*PAGE EXCERPT*

►

So you may want to rearrange the labels:

Varying Continuous Vector
Varying continuous vector can generate same number with different shapes. For example, for number 1, the number rotates in a clockwise direction when increasing the continuous vector value. Note that even though we trained the model using values from -1 to 1, by feeding -1.5 and 1.5 we can still get meaningful results!
Note that the labels are not the same as the ones above. This is because I trained the model again and the model always correlates labels to numbers randomly.

Number 5 is more interesting. It seems that the model is trying to rotate the number, but because of its more complex shape, the number is sheared.

◄

In the page excerpt on varying the continuous vector, what happens to the number 1 as the continuous vector value increases? The data that follow have no connection to the text above.

*RECORDED DATA*

►

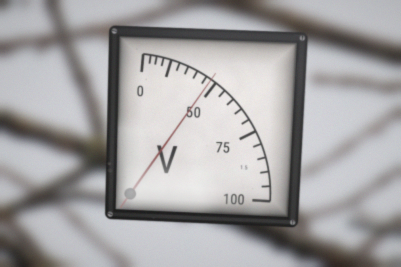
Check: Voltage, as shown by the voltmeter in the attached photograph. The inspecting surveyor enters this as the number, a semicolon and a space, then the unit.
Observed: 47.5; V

◄

*EXERCISE RESPONSE*
It rotates in a clockwise direction.